Banks reduce exposure to Russia
Paper offered below par in secondary
Western lenders are attempting to offload loans to Russian borrowers in the secondary market, cutting exposure to the region in response to the increasing unease following Russia’s seizure of Crimea. They are looking to lower holdings of loans for Russian banks, as well as performing and non-performing corporate credits, through both portfolio and single-name sales.
“Most banks are getting nervous now and the loan market is starting to see a flow of Russian names coming from banks at good prices. All [financial institution] deals used to be shown at par or above and it was very difficult to source the paper as no one wanted to sell. Now the loans are being shown everywhere and at levels below par,” a loan trader said.
Loans for Russian banks were quoted at 98.3% of face value last Thursday from 99.1% at the start of February, according to Thomson Reuters data – the lowest level since data began to be recorded in October 2010. The bid-ask spread was at 0.6 last Thursday – the widest level since February 2013, reflecting the increased volatility.
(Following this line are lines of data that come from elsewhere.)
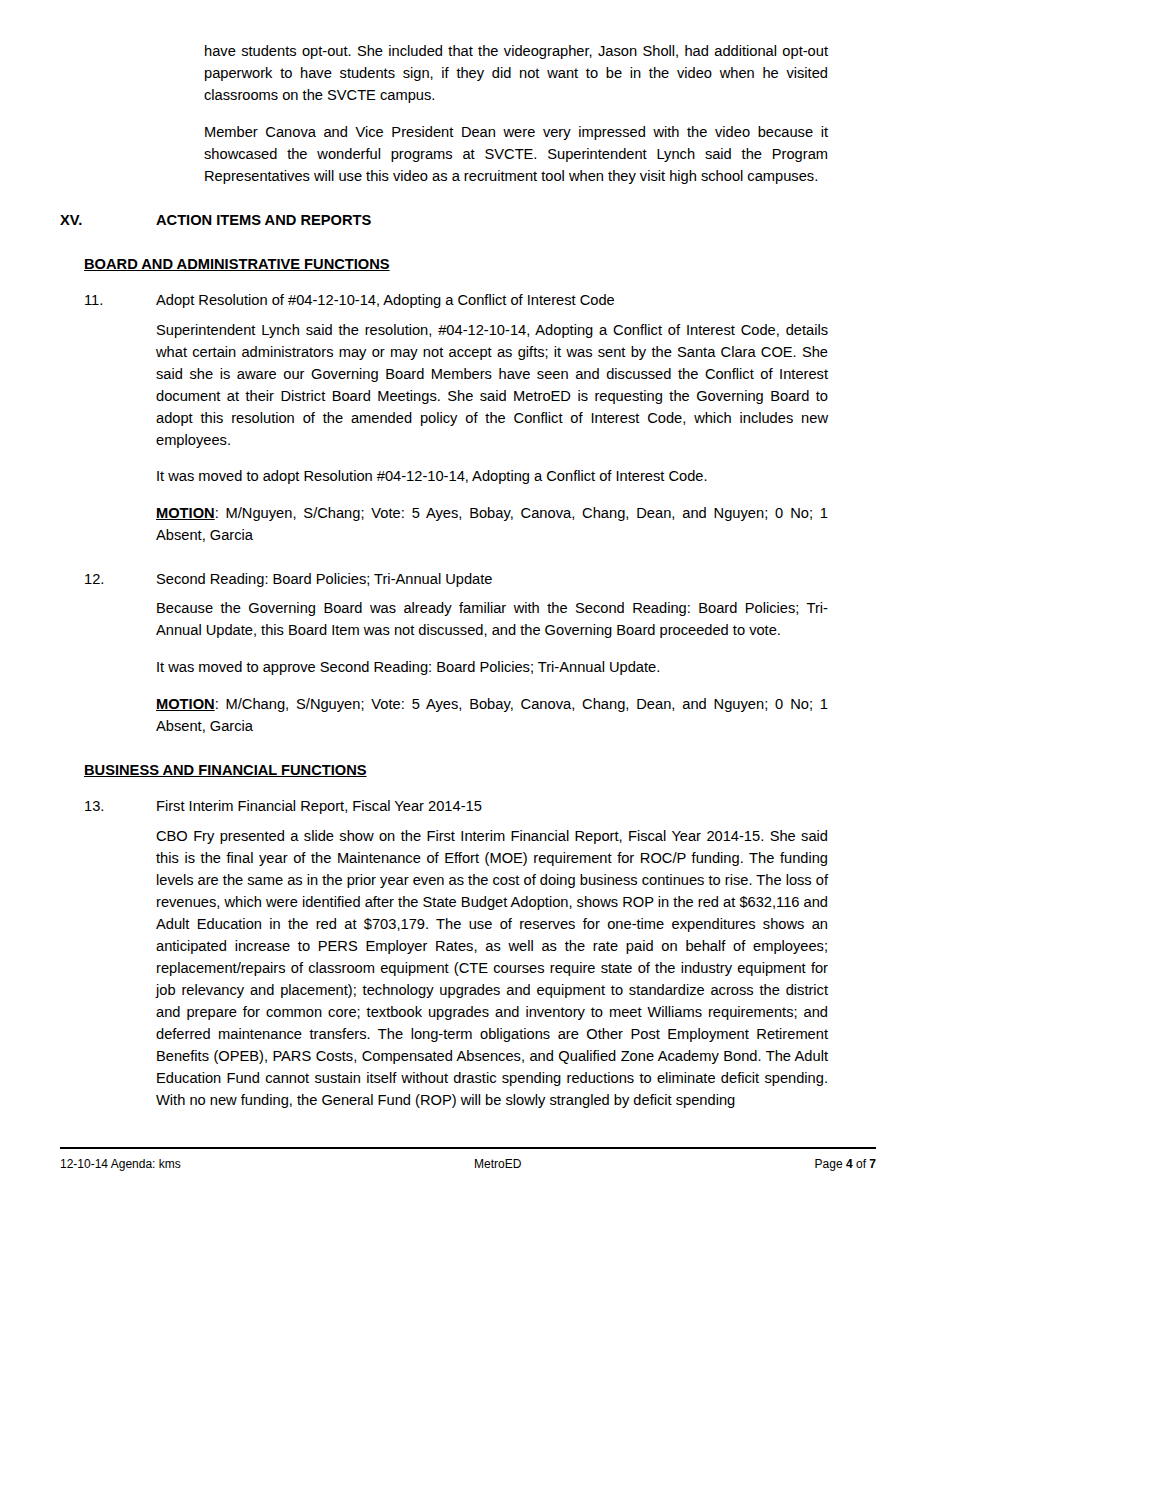have students opt-out. She included that the videographer, Jason Sholl, had additional opt-out paperwork to have students sign, if they did not want to be in the video when he visited classrooms on the SVCTE campus.
Member Canova and Vice President Dean were very impressed with the video because it showcased the wonderful programs at SVCTE. Superintendent Lynch said the Program Representatives will use this video as a recruitment tool when they visit high school campuses.
XV. ACTION ITEMS AND REPORTS
BOARD AND ADMINISTRATIVE FUNCTIONS
11. Adopt Resolution of #04-12-10-14, Adopting a Conflict of Interest Code
Superintendent Lynch said the resolution, #04-12-10-14, Adopting a Conflict of Interest Code, details what certain administrators may or may not accept as gifts; it was sent by the Santa Clara COE. She said she is aware our Governing Board Members have seen and discussed the Conflict of Interest document at their District Board Meetings. She said MetroED is requesting the Governing Board to adopt this resolution of the amended policy of the Conflict of Interest Code, which includes new employees.
It was moved to adopt Resolution #04-12-10-14, Adopting a Conflict of Interest Code.
MOTION: M/Nguyen, S/Chang; Vote: 5 Ayes, Bobay, Canova, Chang, Dean, and Nguyen; 0 No; 1 Absent, Garcia
12. Second Reading: Board Policies; Tri-Annual Update
Because the Governing Board was already familiar with the Second Reading: Board Policies; Tri-Annual Update, this Board Item was not discussed, and the Governing Board proceeded to vote.
It was moved to approve Second Reading: Board Policies; Tri-Annual Update.
MOTION: M/Chang, S/Nguyen; Vote: 5 Ayes, Bobay, Canova, Chang, Dean, and Nguyen; 0 No; 1 Absent, Garcia
BUSINESS AND FINANCIAL FUNCTIONS
13. First Interim Financial Report, Fiscal Year 2014-15
CBO Fry presented a slide show on the First Interim Financial Report, Fiscal Year 2014-15. She said this is the final year of the Maintenance of Effort (MOE) requirement for ROC/P funding. The funding levels are the same as in the prior year even as the cost of doing business continues to rise. The loss of revenues, which were identified after the State Budget Adoption, shows ROP in the red at $632,116 and Adult Education in the red at $703,179. The use of reserves for one-time expenditures shows an anticipated increase to PERS Employer Rates, as well as the rate paid on behalf of employees; replacement/repairs of classroom equipment (CTE courses require state of the industry equipment for job relevancy and placement); technology upgrades and equipment to standardize across the district and prepare for common core; textbook upgrades and inventory to meet Williams requirements; and deferred maintenance transfers. The long-term obligations are Other Post Employment Retirement Benefits (OPEB), PARS Costs, Compensated Absences, and Qualified Zone Academy Bond. The Adult Education Fund cannot sustain itself without drastic spending reductions to eliminate deficit spending. With no new funding, the General Fund (ROP) will be slowly strangled by deficit spending
12-10-14 Agenda: kms MetroED Page 4 of 7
“VEB is due to refinance its loans at the end of April. The paper is usually quoted at par or above but is now down half a point, which is unusual seeing as it is due to repay at par in a matter of weeks”
The loan sales are expected to attract significant attention from hedge funds and other players that rarely get a look at the paper, as it is not often traded.
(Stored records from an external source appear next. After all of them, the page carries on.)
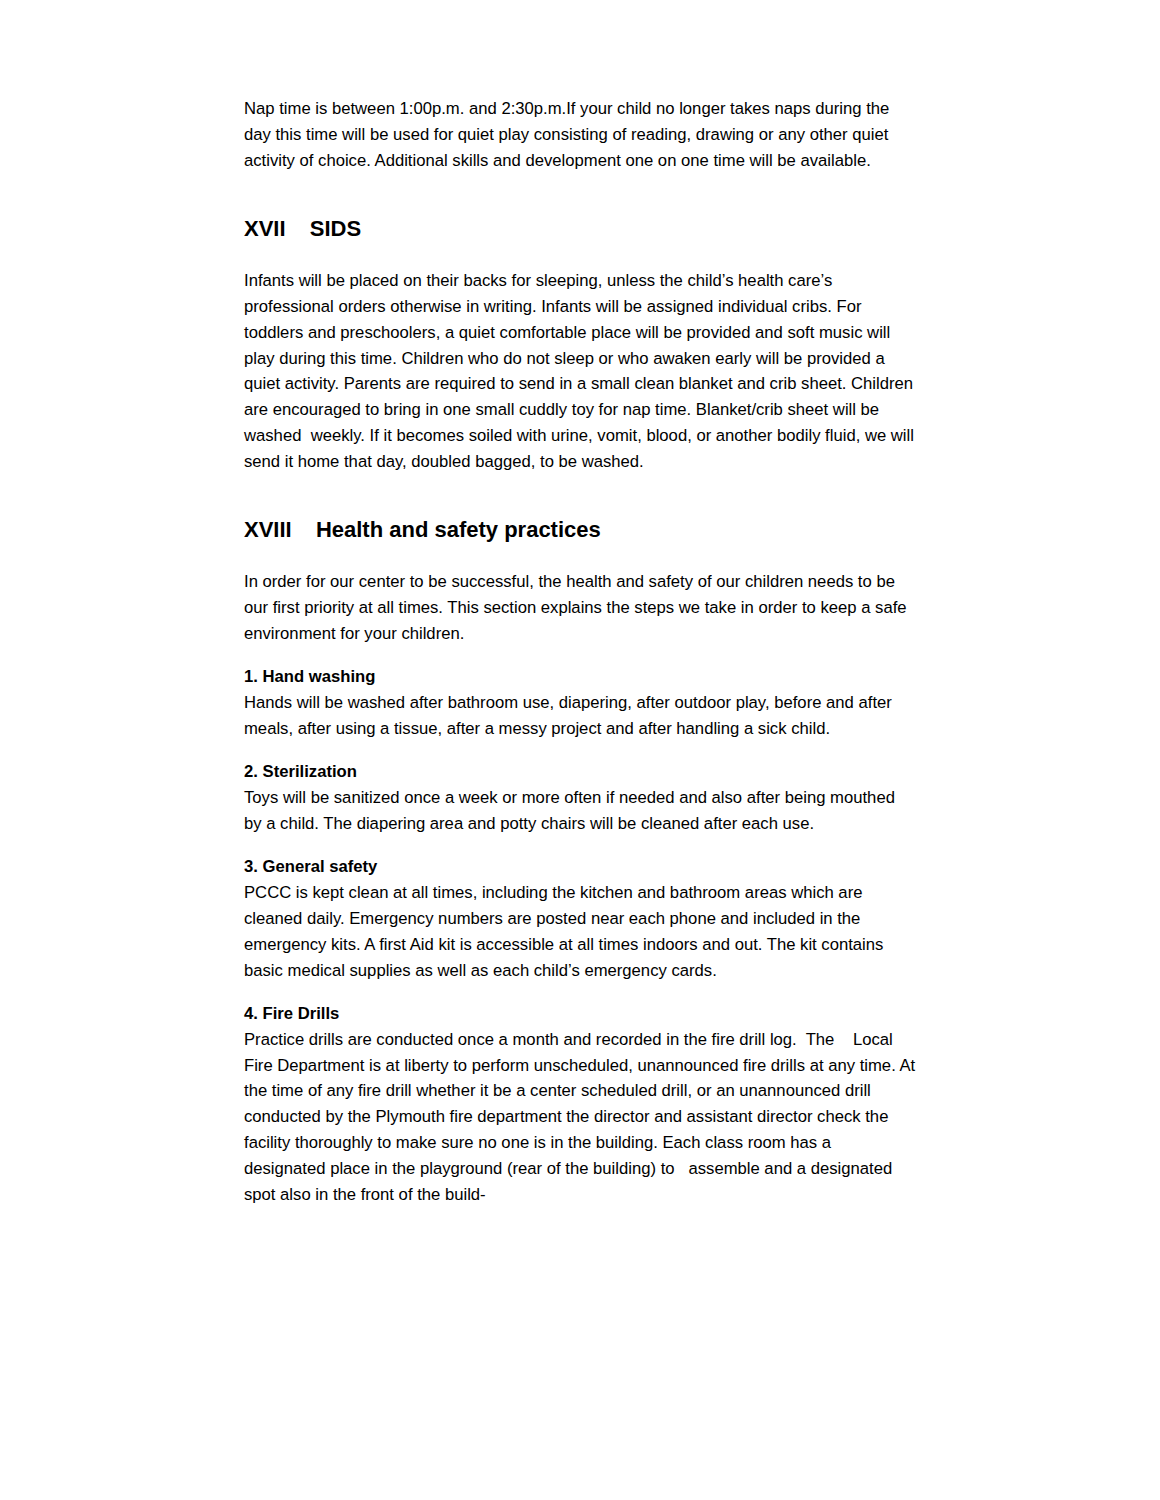Nap time is between 1:00p.m. and 2:30p.m.If your child no longer takes naps during the day this time will be used for quiet play consisting of reading, drawing or any other quiet activity of choice. Additional skills and development one on one time will be available.
XVIISIDS
Infants will be placed on their backs for sleeping, unless the child’s health care’s professional orders otherwise in writing. Infants will be assigned individual cribs. For toddlers and preschoolers, a quiet comfortable place will be provided and soft music will play during this time. Children who do not sleep or who awaken early will be provided a quiet activity. Parents are required to send in a small clean blanket and crib sheet. Children are encouraged to bring in one small cuddly toy for nap time. Blanket/crib sheet will be washed weekly. If it becomes soiled with urine, vomit, blood, or another bodily fluid, we will send it home that day, doubled bagged, to be washed.
XVIIIHealth and safety practices
In order for our center to be successful, the health and safety of our children needs to be our first priority at all times. This section explains the steps we take in order to keep a safe environment for your children.
1. Hand washing
Hands will be washed after bathroom use, diapering, after outdoor play, before and after meals, after using a tissue, after a messy project and after handling a sick child.
2. Sterilization
Toys will be sanitized once a week or more often if needed and also after being mouthed by a child. The diapering area and potty chairs will be cleaned after each use.
3. General safety
PCCC is kept clean at all times, including the kitchen and bathroom areas which are cleaned daily. Emergency numbers are posted near each phone and included in the emergency kits. A first Aid kit is accessible at all times indoors and out. The kit contains basic medical supplies as well as each child’s emergency cards.
4. Fire Drills
Practice drills are conducted once a month and recorded in the fire drill log. The Local Fire Department is at liberty to perform unscheduled, unannounced fire drills at any time. At the time of any fire drill whether it be a center scheduled drill, or an unannounced drill conducted by the Plymouth fire department the director and assistant director check the facility thoroughly to make sure no one is in the building. Each class room has a designated place in the playground (rear of the building) to assemble and a designated spot also in the front of the build-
Some individual Russian FI loans have experienced bigger losses, including those in Vnesheconombank, which is very exposed to Ukraine. VEB’s loans were quoted at around 99.5 last Thursday compared with par or above par a few weeks ago, where it usually trades.
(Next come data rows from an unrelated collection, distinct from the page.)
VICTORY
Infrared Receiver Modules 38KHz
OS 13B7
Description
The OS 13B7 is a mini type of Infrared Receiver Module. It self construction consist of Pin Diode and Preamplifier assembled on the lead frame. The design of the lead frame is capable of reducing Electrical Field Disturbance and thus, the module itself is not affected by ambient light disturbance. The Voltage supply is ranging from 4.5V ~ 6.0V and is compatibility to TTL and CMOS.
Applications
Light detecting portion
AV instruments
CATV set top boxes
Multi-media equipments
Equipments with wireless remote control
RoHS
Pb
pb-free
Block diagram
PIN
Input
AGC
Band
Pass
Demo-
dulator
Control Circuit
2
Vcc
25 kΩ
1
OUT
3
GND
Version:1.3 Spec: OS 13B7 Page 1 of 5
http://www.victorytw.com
“VEB is due to refinance its loans at the end of April. The paper is usually quoted at par or above but is now down half a point, which is unusual seeing as it is due to repay at par in a matter of weeks,” the trader said.
Similarly, loans in VTB and Sberbank were also quoted lower at around 98.5 on Thursday. A few weeks ago, both loans were trading around par. VTB is due to refinance in July and Sberbank in December.
Questions remain over how easy it will be to refinance FI loans in the market as banks’ appetite for the paper reduces.
Among the major Russian corporate borrowers, aluminium giant Rusal, which has been hit by weak aluminium prices and heavy net debt levels, felt the brunt of the volatility as its loans plummeted to the low to mid-70s on Thursday compared with about 85 a few weeks ago.
Oil and gas companies have also been hit by volatility, with debt owed by subsidiaries of oil giant Gazprom seeing significant falls, according to Thomson Reuters data.
Gazprom Neft’s dollar revolver and Severneftegazprom’s dollar term loan have both dropped around half a point since the beginning of February and were quoted at 98.1 and 97 respectively last Thursday. Gazprom polyethylene production unit Novy Urengoy Gas & Chemical Complex saw its euro term loan drop by almost a point from February 1 to 98.6.